Макс почувствовал, что краснеет. Ему безумно хотелось быть предельно откровенным с Дэйной. Иначе не имело смысла даже начинать. Как бы ни развивались отношения между ними, — а он надеялся, что они станут развиваться, — он хотел, чтобы все было прозрачным, честным, нежным.
— Я все это выиграл. Ну, знаешь, конкурсы… всякое такое.
Дэйна помолчала, потом недоверчиво сощурилась:
— Что, прямо все выиграл?
Макс кивнул. Он сел рядом с ней в автокресло. Интересно, на нем уже кто-нибудь целовался?
— Везучий, значит, — сказала она, нахмурившись.
— Ну да, — ответил Макс. — Что-то типа того.
Сам он ни за что бы себя везучим не назвал.
Кэрри открыла глаза. Все было белым. Слепяще белым.
— Я в порядке. Все в порядке.
Она не узнавала собственный голос, не узнавала привкус во рту. Кто-то был рядом с ней. Какая-то сумрачная тень. Образ из прошлого. Или это будущее такое темное? Голова болела. Острая нить боли, протянувшаяся из одного виска в другой прямо через мозг.
Она приподнялась на локтях. Кожей ощутила жесткость простыни. Значит, она не дома. Маленькая комната. Одно окно. Белые стены. Больница, вот это что. И пахнет, как в больнице.
Она что, попала в аварию?
Темная фигура заговорила. Голос мужской.
— Нет, Кэрри. Все не в порядке.
Горе. Оно пронзило все тело, каждую клеточку, до мозга костей.
Она узнала голос. Повернулась. Сквозь пелену, застилавшую глаза, наконец разглядела говорившего. Ее бывший муж.
— Броуди? — прошептала она.
Что-то теплое коснулось ее руки.
— Ты потеряла сознание. Ударилась головой. — Она не слышала его, но слова каким-то образом доходили до ее сознания.
Она пыталась сосредоточиться на ощущении тепла. Рот наполнился горькой слюной.

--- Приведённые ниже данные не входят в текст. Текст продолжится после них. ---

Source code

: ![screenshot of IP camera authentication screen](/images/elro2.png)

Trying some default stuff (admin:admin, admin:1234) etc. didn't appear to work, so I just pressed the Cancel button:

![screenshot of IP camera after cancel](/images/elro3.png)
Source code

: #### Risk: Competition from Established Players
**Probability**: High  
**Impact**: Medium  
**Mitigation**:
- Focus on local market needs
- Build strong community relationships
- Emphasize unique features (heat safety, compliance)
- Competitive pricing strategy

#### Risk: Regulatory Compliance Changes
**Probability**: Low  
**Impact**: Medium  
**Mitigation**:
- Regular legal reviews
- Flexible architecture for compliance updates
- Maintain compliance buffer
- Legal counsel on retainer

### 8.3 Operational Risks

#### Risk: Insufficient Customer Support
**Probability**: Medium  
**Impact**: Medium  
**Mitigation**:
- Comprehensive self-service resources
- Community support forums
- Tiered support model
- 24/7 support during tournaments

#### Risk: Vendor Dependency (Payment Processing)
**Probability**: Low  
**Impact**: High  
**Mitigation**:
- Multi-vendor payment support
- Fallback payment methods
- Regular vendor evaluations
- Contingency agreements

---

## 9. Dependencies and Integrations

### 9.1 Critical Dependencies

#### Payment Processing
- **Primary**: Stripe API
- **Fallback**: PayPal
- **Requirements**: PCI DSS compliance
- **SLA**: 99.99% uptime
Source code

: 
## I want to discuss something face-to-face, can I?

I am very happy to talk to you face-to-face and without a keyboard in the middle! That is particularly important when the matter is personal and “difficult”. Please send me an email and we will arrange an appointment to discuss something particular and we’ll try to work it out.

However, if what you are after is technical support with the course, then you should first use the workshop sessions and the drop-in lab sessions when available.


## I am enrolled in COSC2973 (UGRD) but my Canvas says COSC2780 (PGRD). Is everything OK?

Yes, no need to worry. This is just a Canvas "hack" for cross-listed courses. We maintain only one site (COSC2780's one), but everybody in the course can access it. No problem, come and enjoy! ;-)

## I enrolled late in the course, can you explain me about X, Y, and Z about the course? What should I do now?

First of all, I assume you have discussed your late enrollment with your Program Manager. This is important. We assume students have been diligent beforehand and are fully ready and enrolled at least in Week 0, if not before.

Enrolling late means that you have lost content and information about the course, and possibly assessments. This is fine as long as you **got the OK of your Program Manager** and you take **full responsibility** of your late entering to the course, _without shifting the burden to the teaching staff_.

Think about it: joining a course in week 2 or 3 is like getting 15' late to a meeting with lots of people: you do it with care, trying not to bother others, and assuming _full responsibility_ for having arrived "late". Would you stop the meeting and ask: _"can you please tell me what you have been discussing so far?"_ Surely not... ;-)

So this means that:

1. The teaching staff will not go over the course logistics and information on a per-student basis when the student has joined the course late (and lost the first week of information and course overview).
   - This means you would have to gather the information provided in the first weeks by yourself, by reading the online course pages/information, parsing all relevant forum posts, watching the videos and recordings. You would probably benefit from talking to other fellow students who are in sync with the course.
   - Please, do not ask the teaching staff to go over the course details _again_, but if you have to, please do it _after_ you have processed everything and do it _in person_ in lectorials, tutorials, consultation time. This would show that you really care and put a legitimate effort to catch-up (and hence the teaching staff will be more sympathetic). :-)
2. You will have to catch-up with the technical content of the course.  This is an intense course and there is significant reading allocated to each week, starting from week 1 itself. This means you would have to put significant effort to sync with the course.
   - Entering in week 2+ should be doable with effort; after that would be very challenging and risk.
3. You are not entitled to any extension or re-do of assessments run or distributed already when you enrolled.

Она повернула голову. Ее вывернуло. В палате была медсестра.
— Я что, больна?
— Нет, Кэрри. — Опять голос Броуди в ее голове. Почему она не слышит его? Не слышит, как слышит свой собственный голос, как другие голоса в комнате?

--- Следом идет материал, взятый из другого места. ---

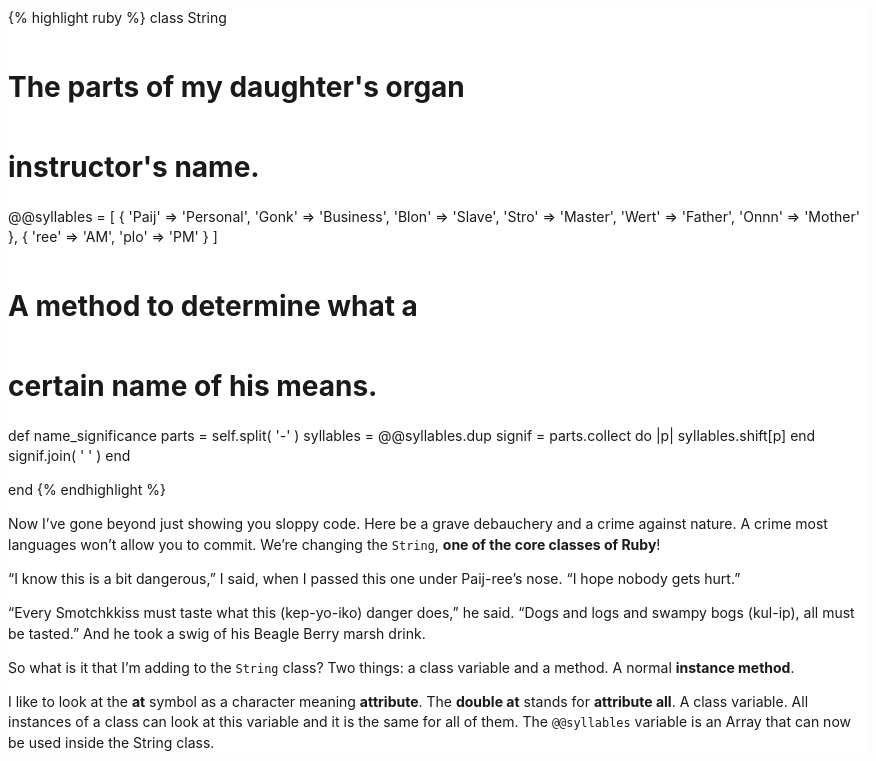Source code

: {% highlight ruby %}
class String

  # The parts of my daughter's organ
  # instructor's name.
  @@syllables = [
    { 'Paij' => 'Personal',
      'Gonk' => 'Business',
      'Blon' => 'Slave',
      'Stro' => 'Master',
      'Wert' => 'Father',
      'Onnn' => 'Mother' },
    { 'ree'  => 'AM',
      'plo'  => 'PM' }
  ]

  # A method to determine what a
  # certain name of his means.
  def name_significance
    parts = self.split( '-' )
    syllables = @@syllables.dup
    signif = parts.collect do |p|
      syllables.shift[p]
    end
    signif.join( ' ' )
  end

end
{% endhighlight %}

Now I’ve gone beyond just showing you sloppy code. Here be a grave debauchery
and a crime against nature. A crime most languages won’t allow you to commit.
We’re changing the `String`, **one of the core classes of Ruby**!

“I know this is a bit dangerous,” I said, when I passed this one under
Paij-ree’s nose. “I hope nobody gets hurt.”

“Every Smotchkkiss must taste what this (kep-yo-iko) danger does,” he said.
“Dogs and logs and swampy bogs (kul-ip), all must be tasted.” And he took a swig
of his Beagle Berry marsh drink.

So what is it that I’m adding to the `String` class? Two things: a class
variable and a method. A normal **instance method**.

I like to look at the **at** symbol as a character meaning **attribute**. The
**double at** stands for **attribute all**. A class variable. All instances of a
class can look at this variable and it is the same for all of them. The
`@@syllables` variable is an Array that can now be used inside the String class.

Потому что она не хочет его слышать.
— Броуди.
Он уронил голову на край кровати. Она почувствовала ее вес.
Вес их горя. Слишком большой для такой маленькой кровати.
Кэрри откинулась на подушку. Она представила себе, что кровать не выдерживает груза их совместной скорби, проваливается под ними и они летят к самому центру Земли.
Они медленно шли рядом. Они были не одни. Кто-то спросил, не нужно ли им кресло на колесиках. Кажется, она отказалась. Она должна была увидеть его собственными глазами, чтобы поверить.